We know that the rate constant of any given reaction is equal to the sum of the number of moles of the product upon the sum of the number of moles of the reactant. This division is further divided by the volume of the reacting substance to get the rate constant. It is expressed as:
\[K=\dfrac{{{n}_{p1}}+{{n}_{p2}}}{{{n}_{r}}\times V}\]
Where, $K$ is the rate constant, ${{n}_{p}}$ are the number of moles of product 1 and product 2, ${{n}_{r}}$ is the number of moles of reactants, and $V$ is the volume of the reactant. We will use this formula to devise the formulae that will be required to calculate ${{K}_{1}}$ and ${{K}_{2}}$. According to this, the formulae are:
\[{{K}_{1}}=\dfrac{{{n}_{C{{H}_{4}}}}+{{n}_{C{{O}_{2}}}}}{{{n}_{C{{H}_{3}}COOH}}\times V}\]
Similarly,
\[{{K}_{2}}=\dfrac{{{n}_{C{{H}_{2}}CO}}+{{n}_{{{H}_{2}}O}}}{{{n}_{C{{H}_{3}}COOH}}\times V}\]
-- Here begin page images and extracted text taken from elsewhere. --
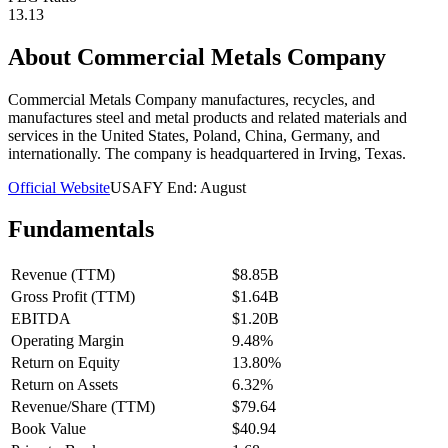
13.13
About
Commercial Metals Company
Commercial Metals Company manufactures, recycles, and
manufactures steel and metal products and related materials and
services in the United States, Poland, China, Germany, and
internationally. The company is headquartered in Irving, Texas.
Official Website
USA
FY End:
August
Fundamentals
Revenue (TTM)
$8.85B
Gross Profit (TTM)
$1.64B
EBITDA
$1.20B
Operating Margin
9.48%
Return on Equity
13.80%
Return on Assets
6.32%
Revenue/Share (TTM)
$79.64
Book Value
$40.94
Now, we know that the % of $C{{H}_{4}}$ will be equal to the number of moles of $C{{H}_{4}}$ present divided by the total of the number of moles of all the products. To get an expression similar to this, we will calculate $\dfrac{{{K}_{1}}}{{{K}_{1}}+{{K}_{2}}}$. It will be as follows:
\[\begin{align}
& \dfrac{{{K}_{1}}}{{{K}_{1}}+{{K}_{2}}}=\dfrac{\dfrac{{{n}_{C{{H}_{4}}}}+{{n}_{C{{O}_{2}}}}}{{{n}_{C{{H}_{3}}COOH}}\times V}}{\dfrac{{{n}_{C{{H}_{4}}}}+{{n}_{C{{O}_{2}}}}}{{{n}_{C{{H}_{3}}COOH}}\times V}+\dfrac{{{n}_{C{{H}_{2}}CO}}+{{n}_{{{H}_{2}}O}}}{{{n}_{C{{H}_{3}}COOH}}\times V}} \\
& \dfrac{{{K}_{1}}}{{{K}_{1}}+{{K}_{2}}}=\dfrac{{{n}_{C{{H}_{4}}}}+{{n}_{C{{O}_{2}}}}}{{{n}_{C{{H}_{4}}}}+{{n}_{C{{O}_{2}}}}+{{n}_{C{{H}_{2}}CO}}+{{n}_{{{H}_{2}}O}}} \\
& \dfrac{{{K}_{1}}}{{{K}_{1}}+{{K}_{2}}}=\dfrac{{{n}_{C{{H}_{4}}}}+{{n}_{C{{O}_{2}}}}}{{{n}_{total}}} \\
\end{align}\]
Here, we will assume that ${{n}_{total}}$ is equal to the sum of the number of moles of substance of all the products obtained after dissociation. Now, we know according to the given reaction that the number of moles of carbon dioxide $\left( C{{O}_{2}} \right)$ produced will be equal to the number of moles of methane $\left( C{{H}_{4}} \right)$ produced. So, we can modify the formula to:
\[\begin{align}
& \dfrac{{{K}_{1}}}{{{K}_{1}}+{{K}_{2}}}=\dfrac{2{{n}_{C{{H}_{4}}}}}{{{n}_{total}}} \\
& \dfrac{{{K}_{1}}}{2\left( {{K}_{1}}+{{K}_{2}} \right)}=\dfrac{{{n}_{C{{H}_{4}}}}}{{{n}_{total}}} \\
\end{align}\]
Now, to calculate the percentage, we will multiply both the sides by a factor of 100 and we will get the expression for the value of the % of methane in the product mixture.
\[\begin{align}
& \dfrac{{{n}_{C{{H}_{4}}}}}{{{n}_{total}}}\times 100=\dfrac{{{K}_{1}}}{2\left( {{K}_{1}}+{{K}_{2}} \right)}\times 100 \\
& \dfrac{{{n}_{C{{H}_{4}}}}}{{{n}_{total}}}\times 100=\dfrac{50{{K}_{1}}}{\left( {{K}_{1}}+{{K}_{2}} \right)} \\
\end{align}\]

Hence, the correct answer to this question is option A.

Note: Remember that we do not need to know the volume of the reactant since it is going to get cancelled anyway. We will only require the volume of we need to calculate the actual values of the rate constants and the percentage.